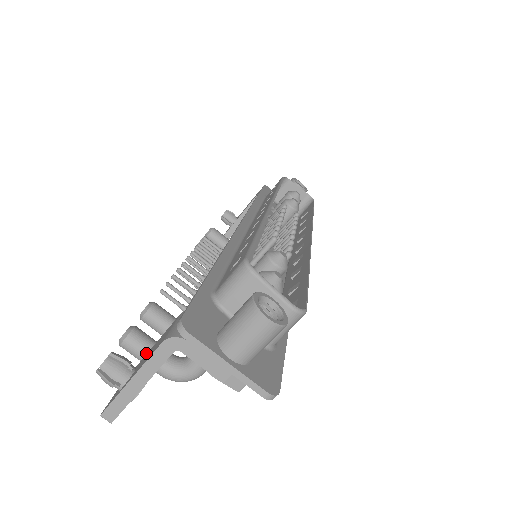
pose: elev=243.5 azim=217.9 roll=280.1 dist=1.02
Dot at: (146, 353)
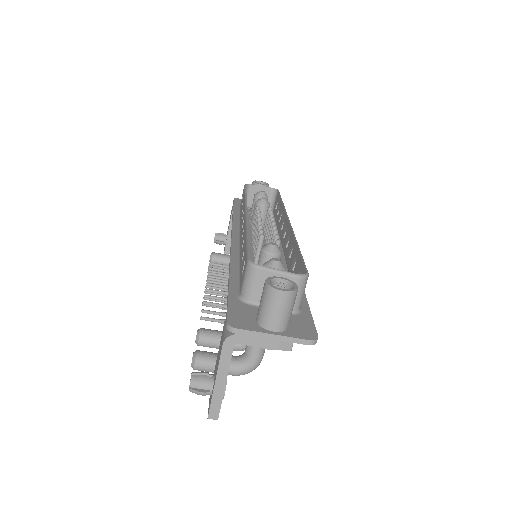
Dot at: (215, 364)
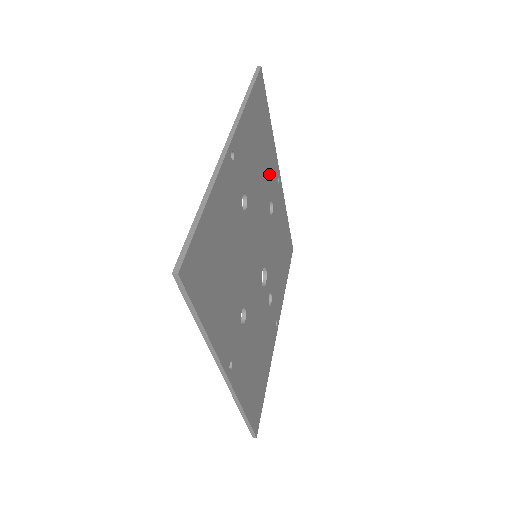
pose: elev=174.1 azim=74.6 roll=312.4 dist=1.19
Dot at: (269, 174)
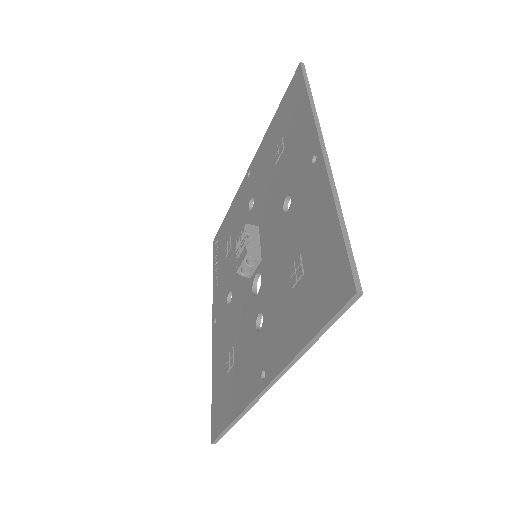
Dot at: occluded
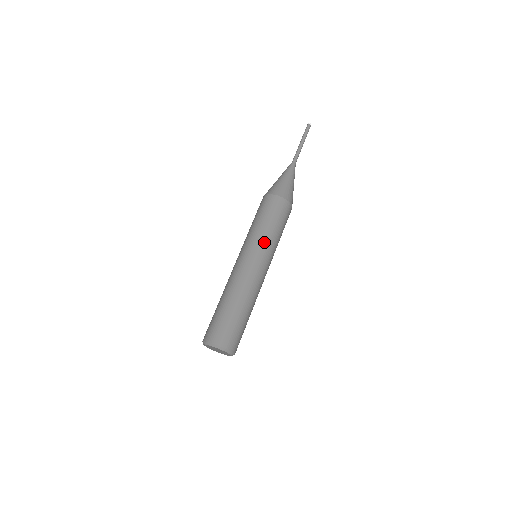
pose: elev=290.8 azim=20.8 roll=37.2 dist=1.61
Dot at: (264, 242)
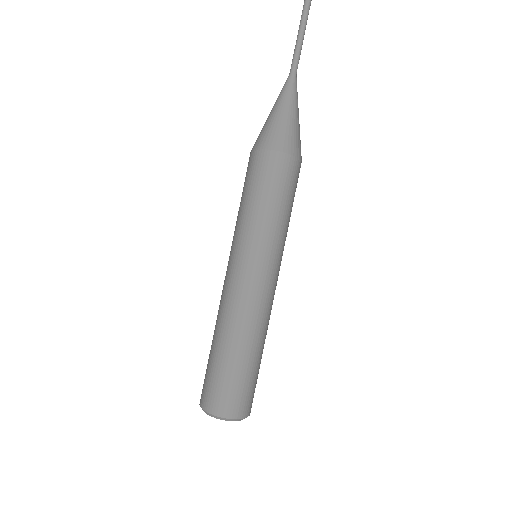
Dot at: (275, 242)
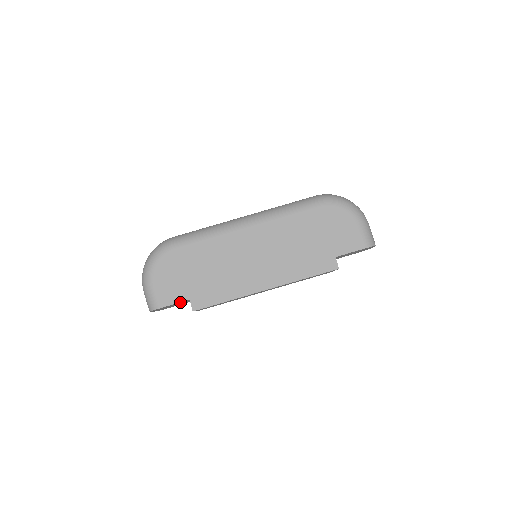
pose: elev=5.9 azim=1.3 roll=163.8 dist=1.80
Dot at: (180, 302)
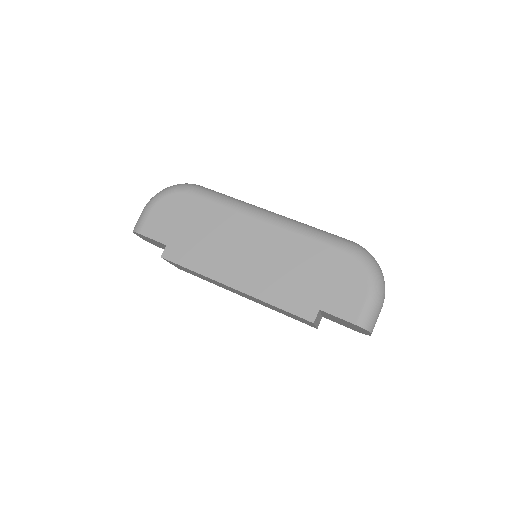
Dot at: (159, 242)
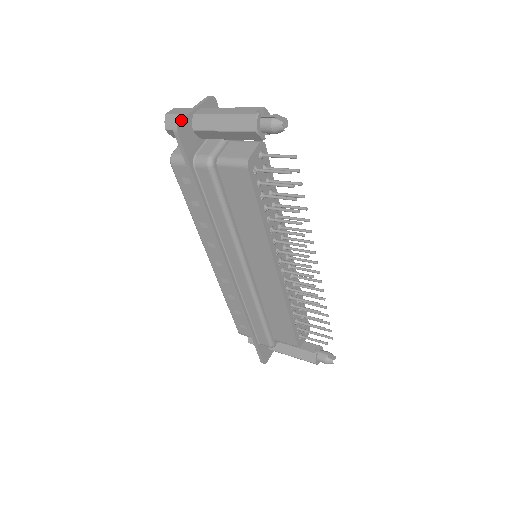
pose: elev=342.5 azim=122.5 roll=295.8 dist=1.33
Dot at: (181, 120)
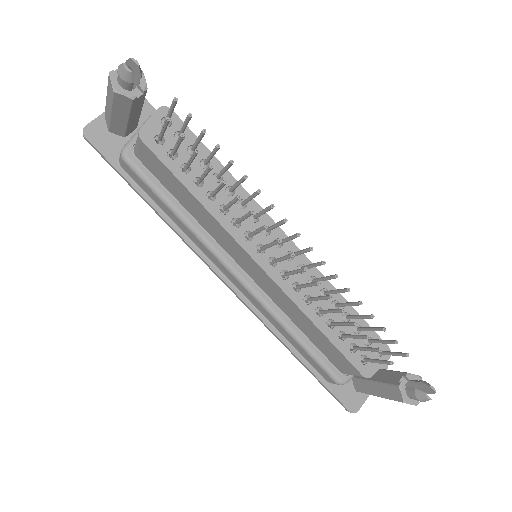
Dot at: (88, 124)
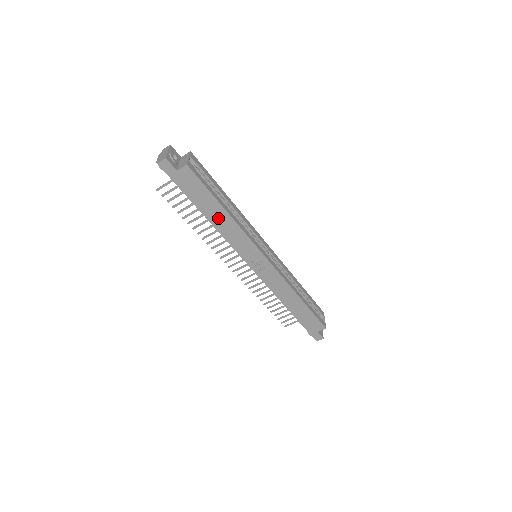
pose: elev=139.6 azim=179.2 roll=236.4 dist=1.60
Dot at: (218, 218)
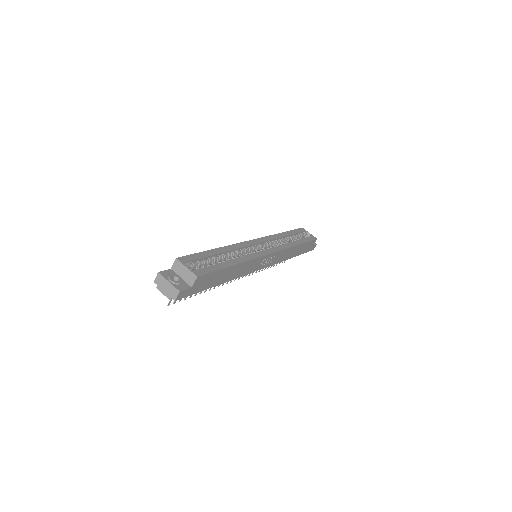
Dot at: (232, 274)
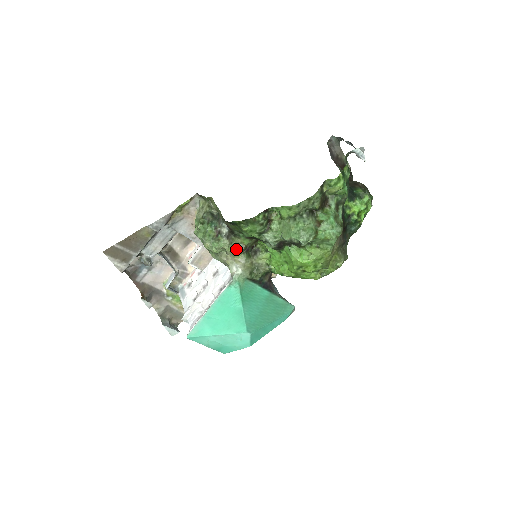
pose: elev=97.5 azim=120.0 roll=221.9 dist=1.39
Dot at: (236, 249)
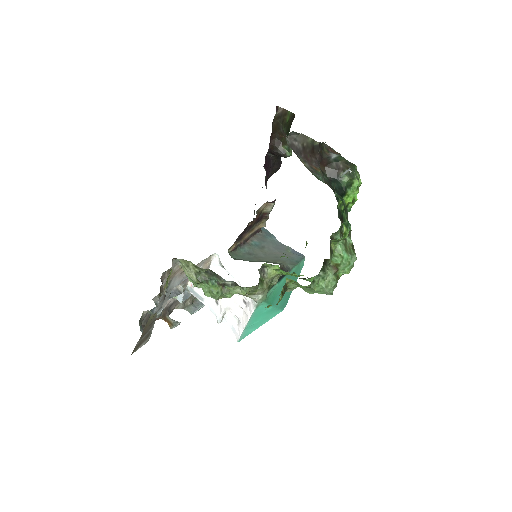
Dot at: (251, 291)
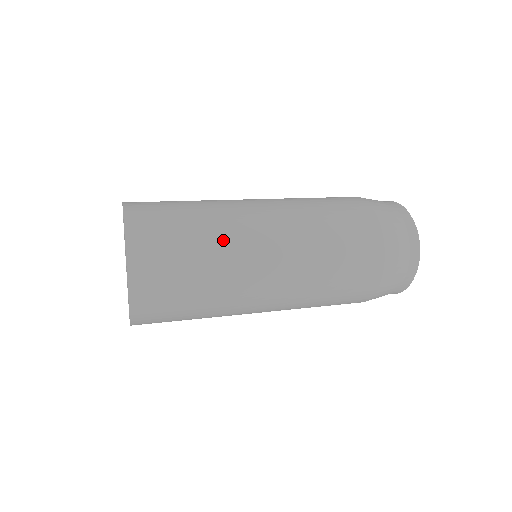
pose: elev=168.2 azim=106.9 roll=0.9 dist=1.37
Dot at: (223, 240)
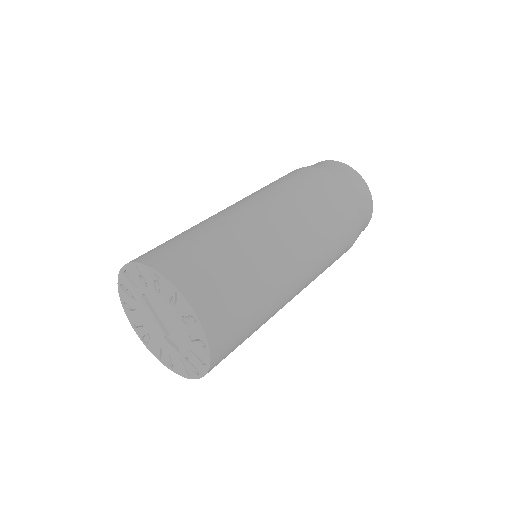
Dot at: (274, 303)
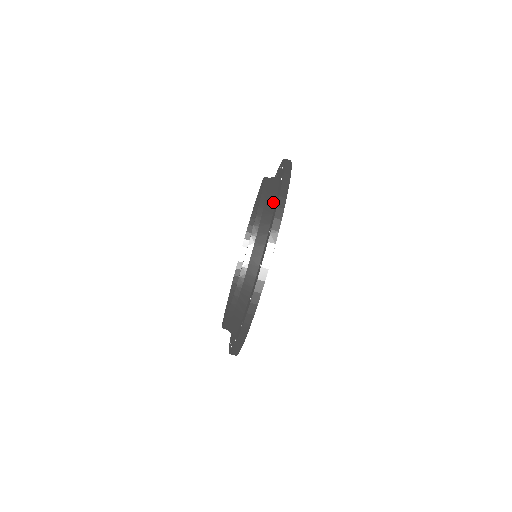
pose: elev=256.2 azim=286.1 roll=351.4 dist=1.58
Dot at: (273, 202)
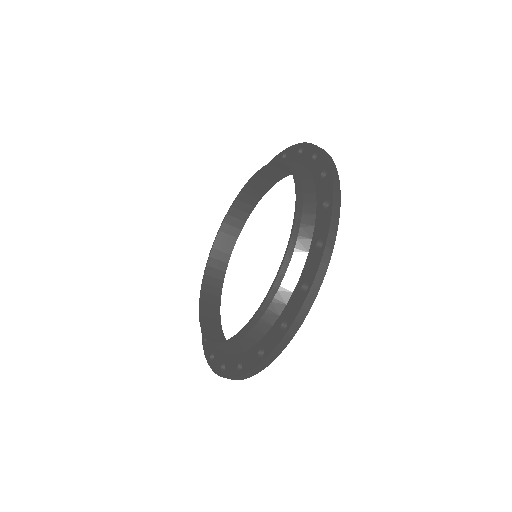
Dot at: (298, 272)
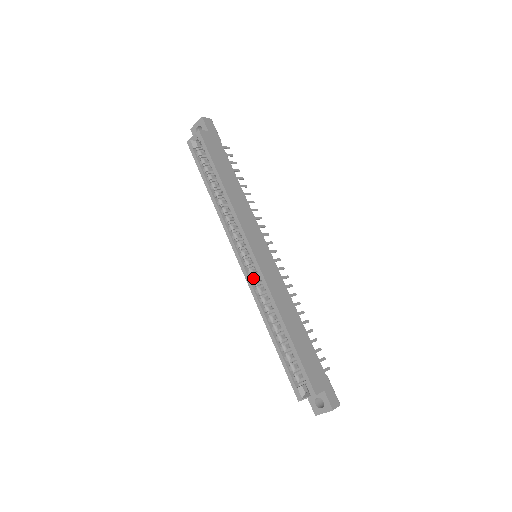
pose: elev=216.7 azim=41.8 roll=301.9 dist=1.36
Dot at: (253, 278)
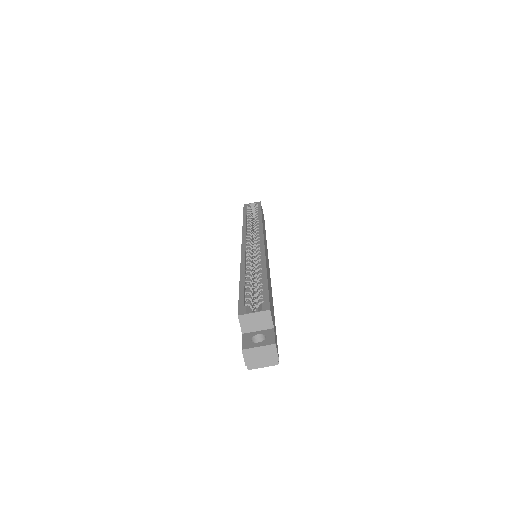
Dot at: (249, 252)
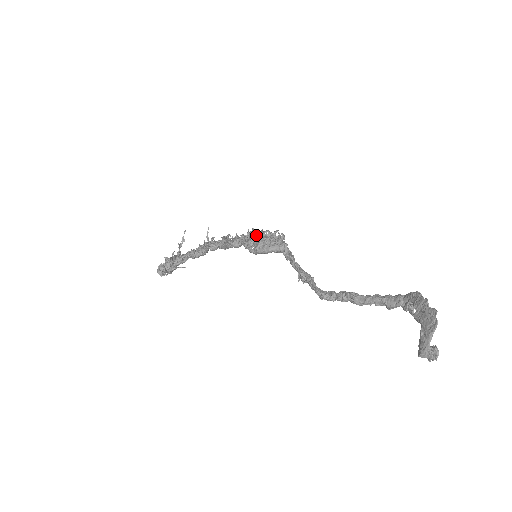
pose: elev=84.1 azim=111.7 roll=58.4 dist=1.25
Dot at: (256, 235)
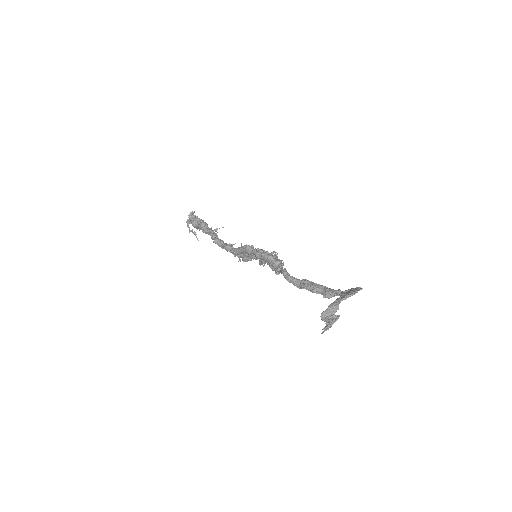
Dot at: occluded
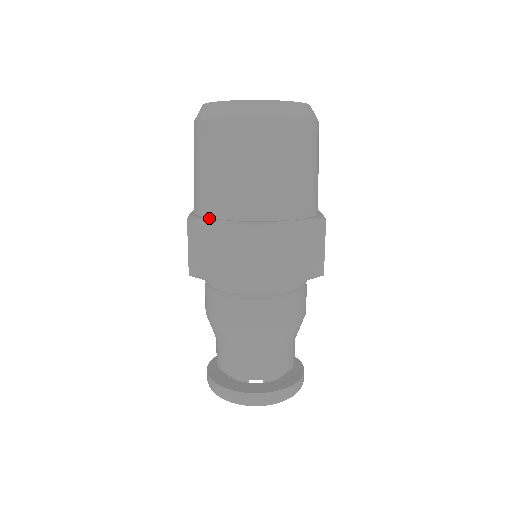
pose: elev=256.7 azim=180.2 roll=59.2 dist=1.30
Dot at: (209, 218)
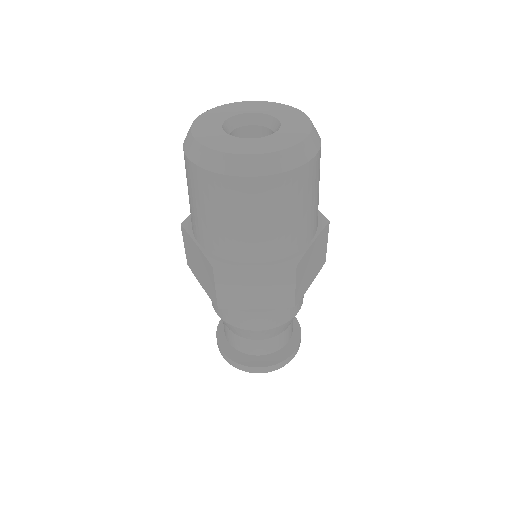
Dot at: (239, 263)
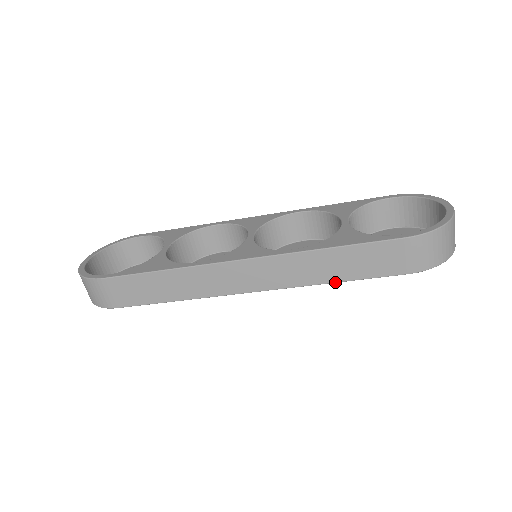
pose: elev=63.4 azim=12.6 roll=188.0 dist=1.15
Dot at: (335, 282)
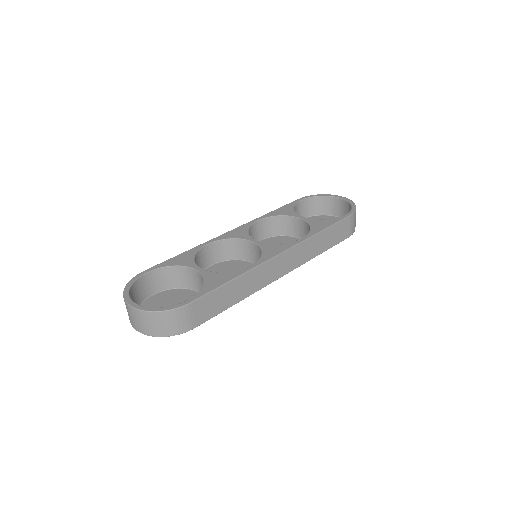
Dot at: (321, 253)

--- --- ---

What to produce
Rewrite the lines of every item above, replacing "dist" with "distance" and leaving everything else unchanged, and omit the pictures.

The result
pose: elev=243.5 azim=217.9 roll=280.1 distance=1.02
Dot at: (146, 353)
Dot at: (215, 364)
pose: elev=174.1 azim=74.6 roll=312.4 distance=1.19
Dot at: (269, 174)
Dot at: occluded
pose: elev=290.8 azim=20.8 roll=37.2 distance=1.61
Dot at: (264, 242)
Dot at: (275, 242)
pose: elev=5.9 azim=1.3 roll=163.8 distance=1.80
Dot at: (180, 302)
Dot at: (159, 242)
pose: elev=342.5 azim=122.5 roll=295.8 distance=1.33
Dot at: (181, 120)
Dot at: (88, 124)
pose: elev=139.6 azim=179.2 roll=236.4 distance=1.60
Dot at: (218, 218)
Dot at: (232, 274)
pose: elev=97.5 azim=120.0 roll=221.9 distance=1.39
Dot at: (236, 249)
Dot at: (251, 291)
pose: elev=168.2 azim=106.9 roll=0.9 distance=1.37
Dot at: (223, 240)
Dot at: (274, 303)
pose: elev=256.2 azim=286.1 roll=351.4 distance=1.58
Dot at: (273, 202)
Dot at: (298, 272)
pose: elev=216.7 azim=41.8 roll=301.9 distance=1.36
Dot at: (253, 278)
Dot at: (249, 252)
pose: elev=84.1 azim=111.7 roll=58.4 distance=1.25
Dot at: (256, 235)
Dot at: occluded
pose: elev=256.7 azim=180.2 roll=59.2 distance=1.30
Dot at: (209, 218)
Dot at: (239, 263)
pose: elev=63.4 azim=12.6 roll=188.0 distance=1.15
Dot at: (335, 282)
Dot at: (321, 253)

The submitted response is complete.